Holding two passports opens the door to greater mobility and opportunity, but it also raises an important financial question, “Does having dual citizenship mean you have to pay taxes in both countries?” The answer depends on where each citizenship lies and how each country approaches taxation.

In most parts of the world, tax obligations are based on where you country of residence (where you live) and is not based on the passport you hold. However, countries like the United States follow a system of citizenship-based taxation, which means U.S. citizens must report and pay taxes on their worldwide income regardless of where they reside. This creates unique challenges for dual citizens, especially when they live and earn abroad.

Understanding the tax implications of dual citizenship is crucial for avoiding costly mistakes. From navigating double taxation to meeting reporting requirements like FBAR and FATCA, dual citizens must take a careful, strategic approach to stay compliant. Thankfully, there are tools such as foreign tax credits, exclusions, and tax treaties that can help reduce your tax burden.

What is dual citizenship and how does dual citizenship taxes work?

Before looking at taxation rules, it helps to clarify what dual citizenship is. Dual citizenship (or dual nationality) means an individual is legally recognized as a citizen of two countries. This status can arise in several ways:

While dual citizenship offers travel, lifestyle, and security benefits, it also comes with complex responsibilities. As highlighted in the Global Intelligence Unit’s Global RCBI Report, “a desire to hedge against risk” is a leading motivation for acquiring second citizenship but that same diversification can complicate your tax picture if both countries assert taxing rights over your worldwide income.

Dual citizenship taxation generally depends on two key frameworks: citizenship-based taxation and residency-based taxation.

  • Citizenship-based taxation: The United States is the best-known example. U.S. citizens and Green Card holders must file annual IRS tax returns regardless of where they live, reporting all worldwide income — wages, dividends, business profits, rental income, and capital gains.
  • Residency-based taxation: Most countries, including the U.K., Canada, Germany, and Portugal, tax individuals based on country of tax residence, not their passport. Typically, if you live in a country for more than 183 days in a tax year, you are considered a resident for tax purposes.

» Available data:
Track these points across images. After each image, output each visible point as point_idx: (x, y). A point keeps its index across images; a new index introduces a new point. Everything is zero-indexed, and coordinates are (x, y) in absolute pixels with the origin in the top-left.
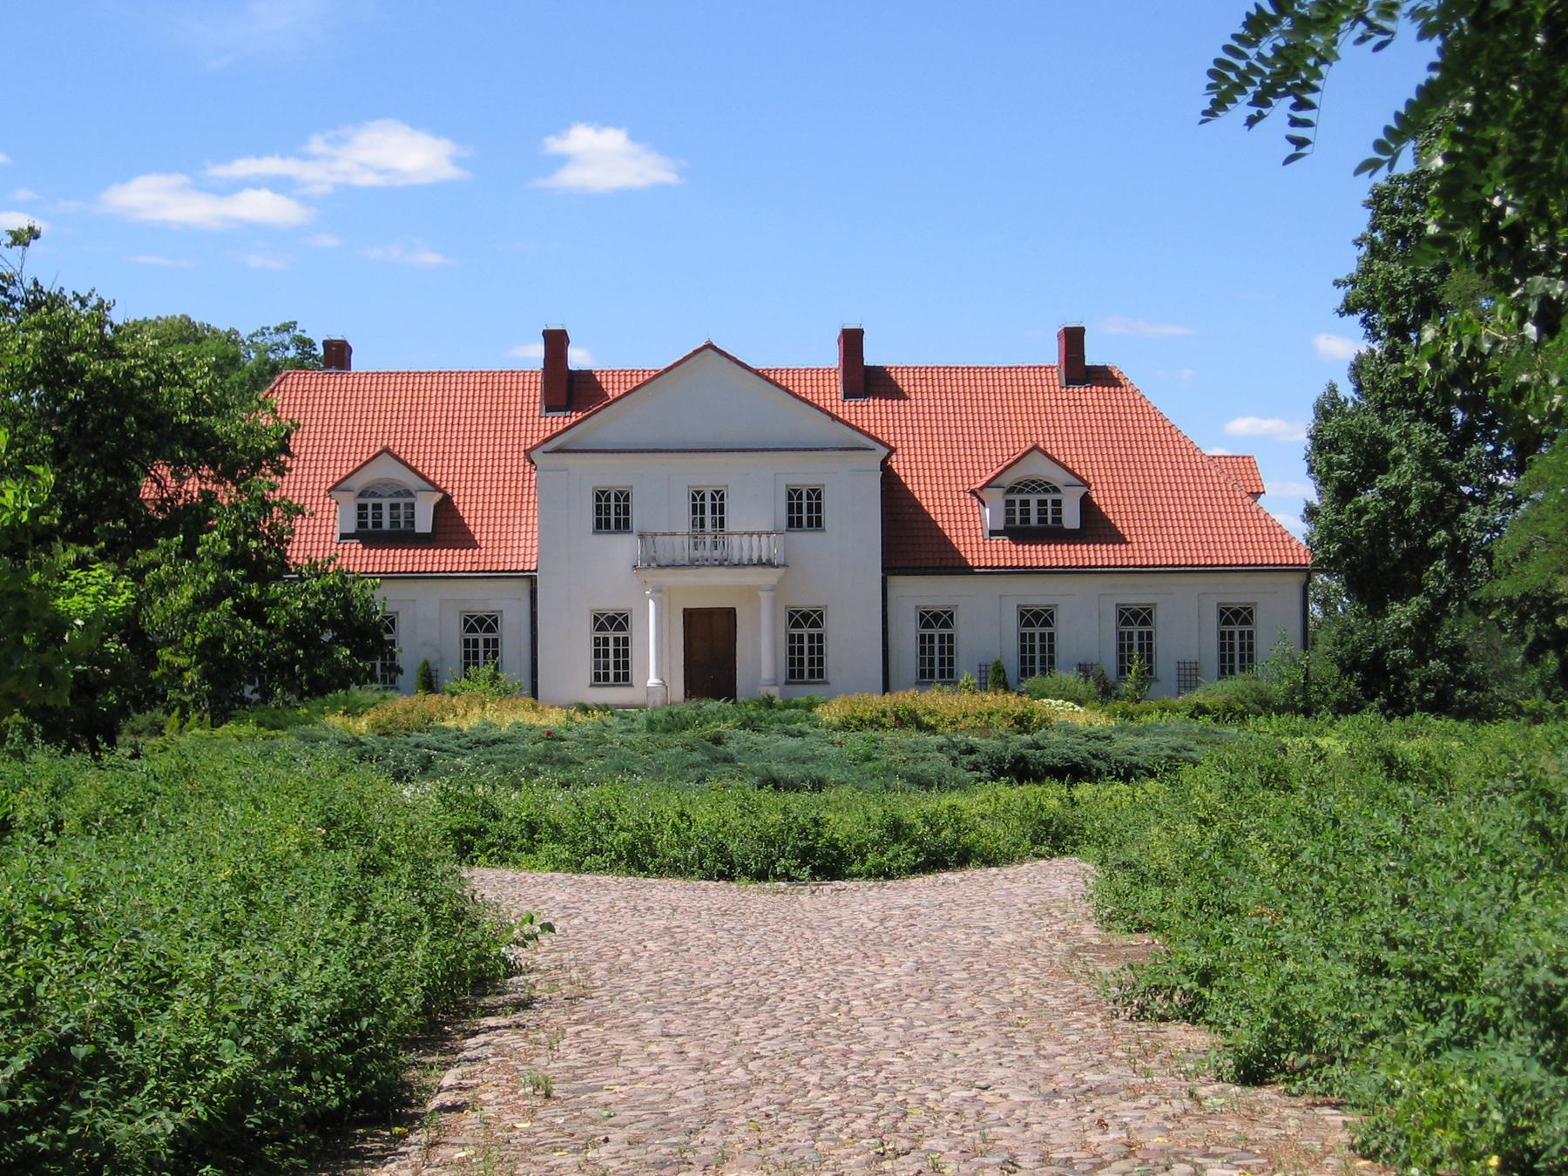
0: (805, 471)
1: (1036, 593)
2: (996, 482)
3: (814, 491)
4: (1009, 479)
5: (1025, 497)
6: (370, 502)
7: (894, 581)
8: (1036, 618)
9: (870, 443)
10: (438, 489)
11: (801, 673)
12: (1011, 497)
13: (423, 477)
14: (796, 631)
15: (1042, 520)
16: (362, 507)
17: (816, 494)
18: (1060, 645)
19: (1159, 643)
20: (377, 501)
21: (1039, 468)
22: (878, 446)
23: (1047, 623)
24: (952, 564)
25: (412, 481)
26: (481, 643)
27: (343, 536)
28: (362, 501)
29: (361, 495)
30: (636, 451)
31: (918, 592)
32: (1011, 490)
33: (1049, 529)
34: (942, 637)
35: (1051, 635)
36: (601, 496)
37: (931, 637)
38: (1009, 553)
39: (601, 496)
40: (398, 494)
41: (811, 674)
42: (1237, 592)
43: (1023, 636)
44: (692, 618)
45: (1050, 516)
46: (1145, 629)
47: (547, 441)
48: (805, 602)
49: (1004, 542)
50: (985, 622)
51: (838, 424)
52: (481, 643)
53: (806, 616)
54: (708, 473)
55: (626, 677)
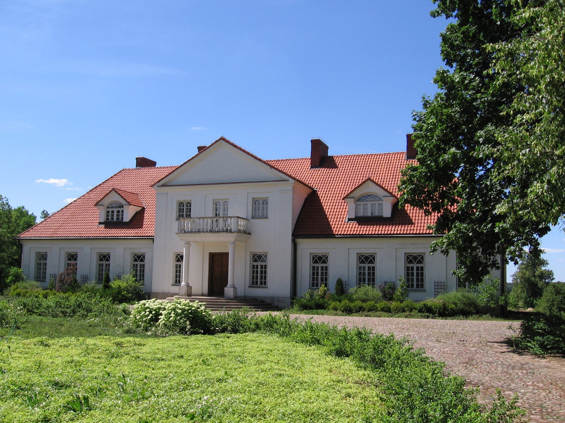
0: (259, 191)
1: (366, 247)
2: (351, 195)
3: (189, 203)
4: (357, 194)
5: (112, 209)
6: (110, 210)
7: (300, 241)
8: (367, 259)
9: (286, 178)
10: (394, 196)
11: (412, 286)
12: (108, 210)
13: (386, 190)
14: (255, 264)
15: (118, 219)
16: (108, 212)
17: (189, 204)
18: (377, 273)
19: (426, 272)
20: (112, 209)
21: (371, 188)
22: (290, 179)
23: (324, 262)
24: (326, 232)
25: (123, 202)
26: (367, 268)
27: (349, 220)
28: (108, 210)
29: (108, 207)
30: (238, 183)
31: (310, 247)
32: (359, 200)
33: (110, 222)
34: (262, 266)
35: (374, 268)
36: (181, 204)
37: (40, 263)
38: (355, 228)
39: (181, 204)
40: (120, 207)
41: (418, 286)
42: (72, 248)
43: (408, 268)
44: (213, 256)
45: (110, 218)
46: (420, 265)
47: (158, 182)
48: (259, 250)
49: (354, 224)
50: (342, 261)
51: (273, 170)
52: (139, 266)
53: (367, 258)
54: (220, 193)
55: (422, 286)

» Requests:
1. Answer these questions from the passage on dual citizenship taxes.
(a) Which country does the passage give as the best-known example of citizenship-based taxation?
(b) Which two reporting requirements does the passage name?
(c) Living in a country for more than how many days in a tax year typically makes you a resident for tax purposes?
2. Pull out every line of the records that contains the word "with". Case counts.

» Answer set:
1.
(a) The United States.
(b) FBAR and FATCA.
(c) 183 days.

2.
Track these points across images. After each image, output each visible point as point_idx: (x, y). A point keeps its index across images; a new index introduces a new point. Everything is zero-indexed, and coordinates are (x, y) in absolute pixels with the origin in the top-left.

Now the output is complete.